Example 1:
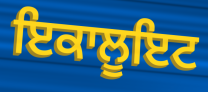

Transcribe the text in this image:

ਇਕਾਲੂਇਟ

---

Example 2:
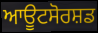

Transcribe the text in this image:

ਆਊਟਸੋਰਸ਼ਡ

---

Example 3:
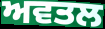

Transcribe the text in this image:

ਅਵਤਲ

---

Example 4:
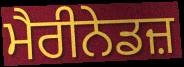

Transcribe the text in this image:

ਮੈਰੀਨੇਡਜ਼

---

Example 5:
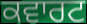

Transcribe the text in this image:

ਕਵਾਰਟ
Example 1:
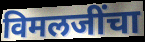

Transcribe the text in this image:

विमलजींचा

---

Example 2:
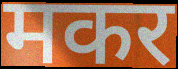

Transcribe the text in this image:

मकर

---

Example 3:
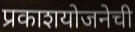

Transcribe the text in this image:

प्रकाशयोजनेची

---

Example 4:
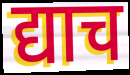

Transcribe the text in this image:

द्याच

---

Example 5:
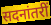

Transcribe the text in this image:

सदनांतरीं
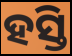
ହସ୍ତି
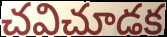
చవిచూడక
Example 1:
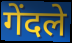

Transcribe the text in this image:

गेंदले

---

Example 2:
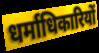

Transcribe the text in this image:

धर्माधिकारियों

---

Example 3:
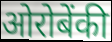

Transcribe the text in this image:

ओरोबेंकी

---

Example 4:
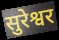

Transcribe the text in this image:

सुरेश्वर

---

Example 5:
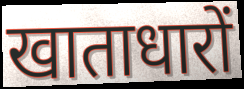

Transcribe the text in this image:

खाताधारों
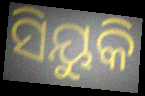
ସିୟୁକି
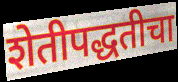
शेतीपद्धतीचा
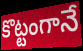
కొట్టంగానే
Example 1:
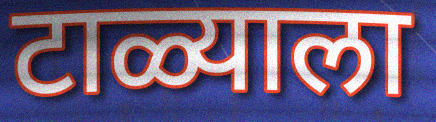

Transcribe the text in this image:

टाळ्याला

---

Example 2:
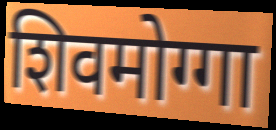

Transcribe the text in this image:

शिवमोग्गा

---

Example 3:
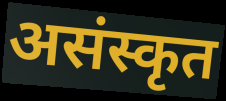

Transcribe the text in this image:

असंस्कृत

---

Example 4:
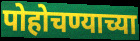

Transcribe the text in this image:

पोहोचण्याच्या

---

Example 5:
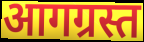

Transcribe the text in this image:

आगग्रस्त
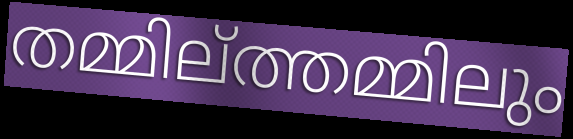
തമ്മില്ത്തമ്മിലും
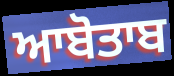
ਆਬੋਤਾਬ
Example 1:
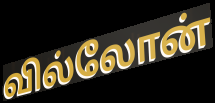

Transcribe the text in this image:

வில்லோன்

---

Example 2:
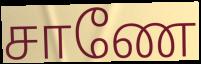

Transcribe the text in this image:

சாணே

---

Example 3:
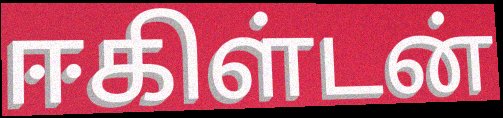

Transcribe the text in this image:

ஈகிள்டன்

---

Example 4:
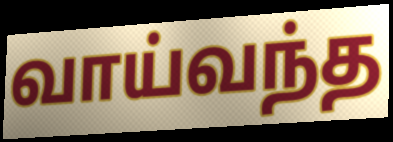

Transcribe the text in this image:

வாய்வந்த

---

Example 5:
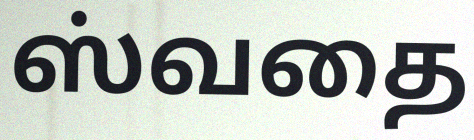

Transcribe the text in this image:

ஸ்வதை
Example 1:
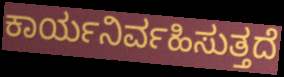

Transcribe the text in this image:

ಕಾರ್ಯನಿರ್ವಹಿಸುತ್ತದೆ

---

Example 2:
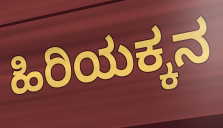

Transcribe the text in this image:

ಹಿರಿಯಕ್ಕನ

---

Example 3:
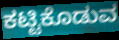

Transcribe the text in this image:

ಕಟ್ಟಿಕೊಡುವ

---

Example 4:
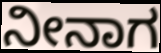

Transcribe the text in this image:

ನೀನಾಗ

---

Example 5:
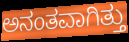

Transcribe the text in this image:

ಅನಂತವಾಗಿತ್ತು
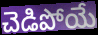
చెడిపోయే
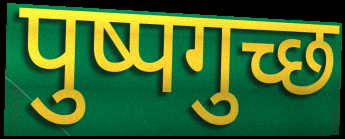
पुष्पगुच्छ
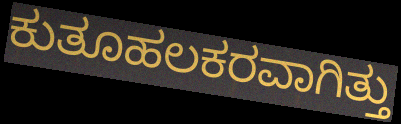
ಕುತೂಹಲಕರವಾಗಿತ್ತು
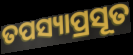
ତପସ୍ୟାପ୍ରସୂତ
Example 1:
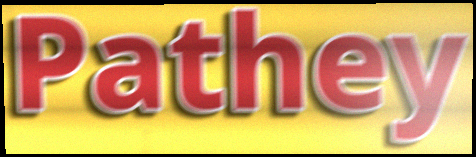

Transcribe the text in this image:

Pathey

....

Work required:
Give all the lines above again, character for character, without pictures.

Reply to the task:
Example 1:

Transcribe the text in this image:

ਇਕਾਲੂਇਟ

---

Example 2:

Transcribe the text in this image:

ਆਊਟਸੋਰਸ਼ਡ

---

Example 3:

Transcribe the text in this image:

ਅਵਤਲ

---

Example 4:

Transcribe the text in this image:

ਮੈਰੀਨੇਡਜ਼

---

Example 5:

Transcribe the text in this image:

ਕਵਾਰਟ
Example 1:

Transcribe the text in this image:

विमलजींचा

---

Example 2:

Transcribe the text in this image:

मकर

---

Example 3:

Transcribe the text in this image:

प्रकाशयोजनेची

---

Example 4:

Transcribe the text in this image:

द्याच

---

Example 5:

Transcribe the text in this image:

सदनांतरीं
ହସ୍ତି
చవిచూడక
Example 1:

Transcribe the text in this image:

गेंदले

---

Example 2:

Transcribe the text in this image:

धर्माधिकारियों

---

Example 3:

Transcribe the text in this image:

ओरोबेंकी

---

Example 4:

Transcribe the text in this image:

सुरेश्वर

---

Example 5:

Transcribe the text in this image:

खाताधारों
ସିୟୁକି
शेतीपद्धतीचा
కొట్టంగానే
Example 1:

Transcribe the text in this image:

टाळ्याला

---

Example 2:

Transcribe the text in this image:

शिवमोग्गा

---

Example 3:

Transcribe the text in this image:

असंस्कृत

---

Example 4:

Transcribe the text in this image:

पोहोचण्याच्या

---

Example 5:

Transcribe the text in this image:

आगग्रस्त
തമ്മില്ത്തമ്മിലും
ਆਬੋਤਾਬ
Example 1:

Transcribe the text in this image:

வில்லோன்

---

Example 2:

Transcribe the text in this image:

சாணே

---

Example 3:

Transcribe the text in this image:

ஈகிள்டன்

---

Example 4:

Transcribe the text in this image:

வாய்வந்த

---

Example 5:

Transcribe the text in this image:

ஸ்வதை
Example 1:

Transcribe the text in this image:

ಕಾರ್ಯನಿರ್ವಹಿಸುತ್ತದೆ

---

Example 2:

Transcribe the text in this image:

ಹಿರಿಯಕ್ಕನ

---

Example 3:

Transcribe the text in this image:

ಕಟ್ಟಿಕೊಡುವ

---

Example 4:

Transcribe the text in this image:

ನೀನಾಗ

---

Example 5:

Transcribe the text in this image:

ಅನಂತವಾಗಿತ್ತು
చెడిపోయే
पुष्पगुच्छ
ಕುತೂಹಲಕರವಾಗಿತ್ತು
ତପସ୍ୟାପ୍ରସୂତ
Example 1:

Transcribe the text in this image:

Pathey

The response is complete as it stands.